Nuclear winter study begins in California
About 500 acres of the Angeles National Forest were set on fire Friday in an experiment to gather information on the controversial ``nuclear winter'' theory. A California forestry service helicopter sent flaming, jellied fuel onto the forest floor, igniting a blaze that was being monitored by dozens of government scientists and private researchers. It was the first test of the ``nuclear winter'' theory, which holds that smoke from an atomic war might darken the sky enough to cool the climate, disrupting agriculture and bringing the extinction of numerous species.
Second US citizen arrested in Nicaragua
A US citizen identified as Sam Nesley Hall has been arrested at an airbase in northern Nicaragua and is being held on suspicion of spying, the Nicaraguan government said Sunday. Mr. Hall was arrested Friday with maps and information of possible military targets in Nicaragua, according to a Sandinista spokesman. He is the brother of Rep. Tony P. Hall (D) of Ohio.
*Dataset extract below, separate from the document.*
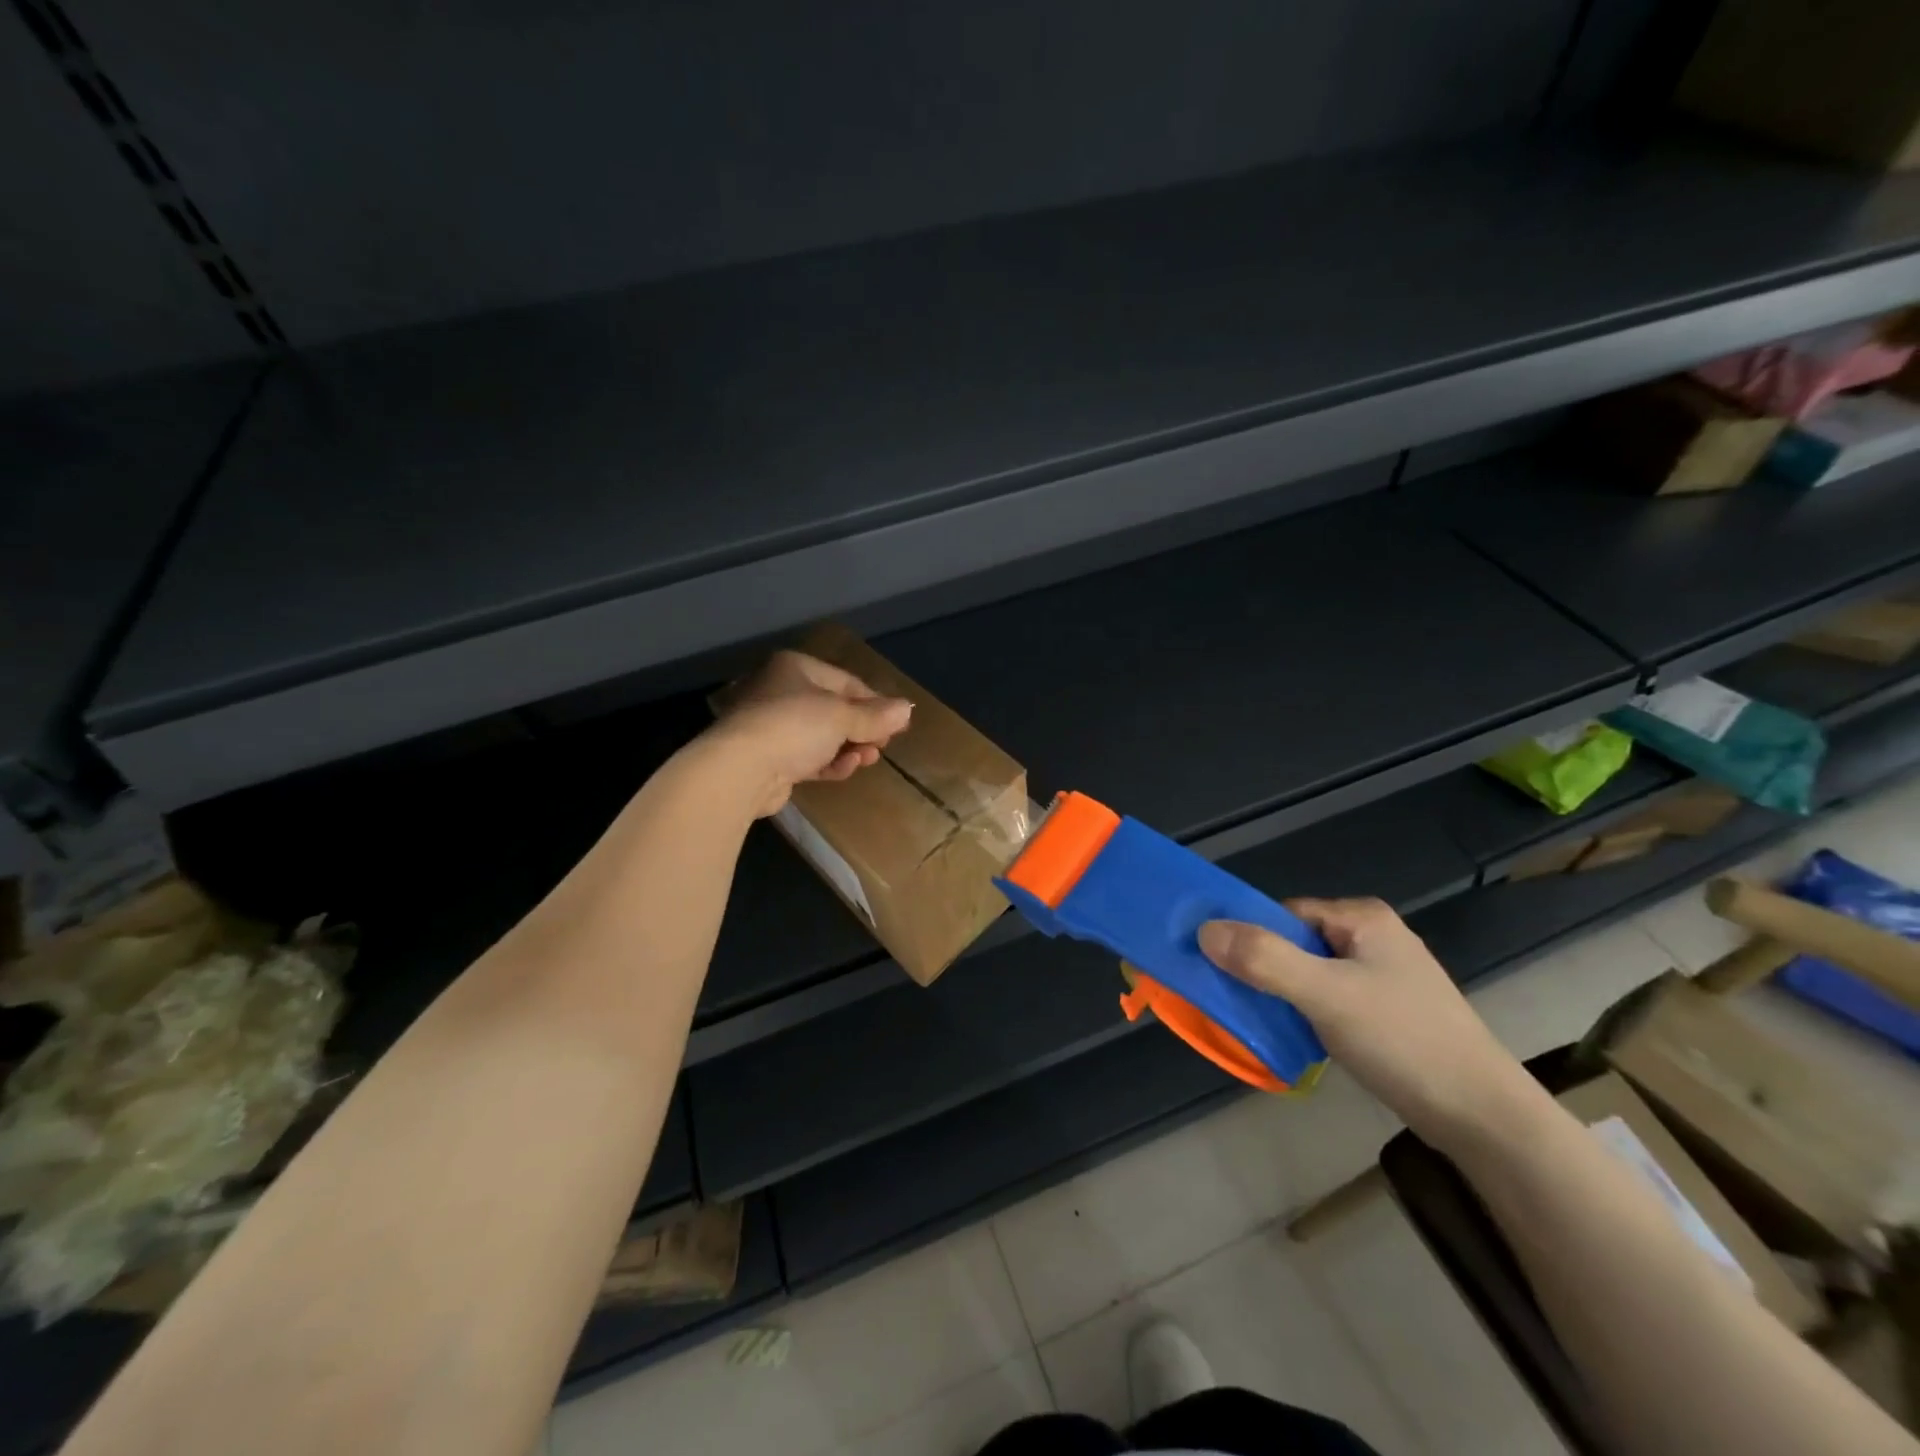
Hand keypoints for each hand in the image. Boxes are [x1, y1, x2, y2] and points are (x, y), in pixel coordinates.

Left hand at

According to the Sandinistas, Hall first identified himself as a writer interested in Nicaragua, but then told the Nicaraguan authorities that he was a member of the ``Phoenix Batallion.''
``[Hall] said that this batallion is a private organization that works for the US armed forces...the function of that batallion was to carry out espionage and gather military intelligence data of interest to the US government,'' Miguel D'Escoto Brockmann, the Nicaraguan foreign minister, said. He said that when Hall was searched authorities found a hand-drawn map detailing military points of interest in Nicaragua hidden in his sock.
US State Department spokesman Bruce Ammerman said Sunday he had no independent confirmation of Hall's arrest, adding ``We hope [the Nicaraguan government] will allow us access to the person arrested.''
Iran-contra update. Prosecutor reportedly chosen
A panel of federal judges settled on Lawrence E. Walsh of Oklahoma City, a former president of the American Bar Association, as independent counsel to conduct a criminal investigation into arms sales to Iran and the transfer of proceeds to the Nicaraguan contras, according to reports from National Public Radio and the Los Angeles Times on Saturday. NPR and the Times said the announcement of the appointment of Judge Walsh would be made later in the week after a security check by the Federal Bureau of Investigation and a review of his legal record. Although Walsh declined to confirm the reports, he reportedly told NBC News, ``I'll probably see you soon in Washington.''
Among other recent developments:
John Kelly, US ambassador to Lebanon, said he was told by national-security adviser John Poindexter that Secretary of State George Shultz approved plans to bypass the State Department on secret negotiations with Iran on hostage releases, the New York Times reported yesterday.
The Justice Department acknowledged Friday that it briefly sidetracked an FBI probe of the Nicaraguan contras and the operations of Southern Air Transport, a Miami-based cargo airline, due to unspecified ``legitimate national security concerns.'' The department made the admission after the Wall Street Journal reported that the investigation was delayed in October or early November because of delicate hostage negotiations. The article raised questions about how much Attorney General Edwin Meese III may have known prior to mid-November about arms sales and the transfer of funds to the contras.
The Swiss government has unfrozen two Credit Suisse bank accounts, explaining that it has not received information it requires from the US Justice Department to support its request that banking secrecy be lifted. CBS News reported that one of those accounts was in the name of Lt. Col. Oliver North.
Canadian Deputy Prime Minister Don Mazankowski said Friday the Royal Canadian Mounted Police were investigating Central Intelligence Agency chief William Casey's statements that Canadian businessmen were involved in financing Iranian purchases of American arms.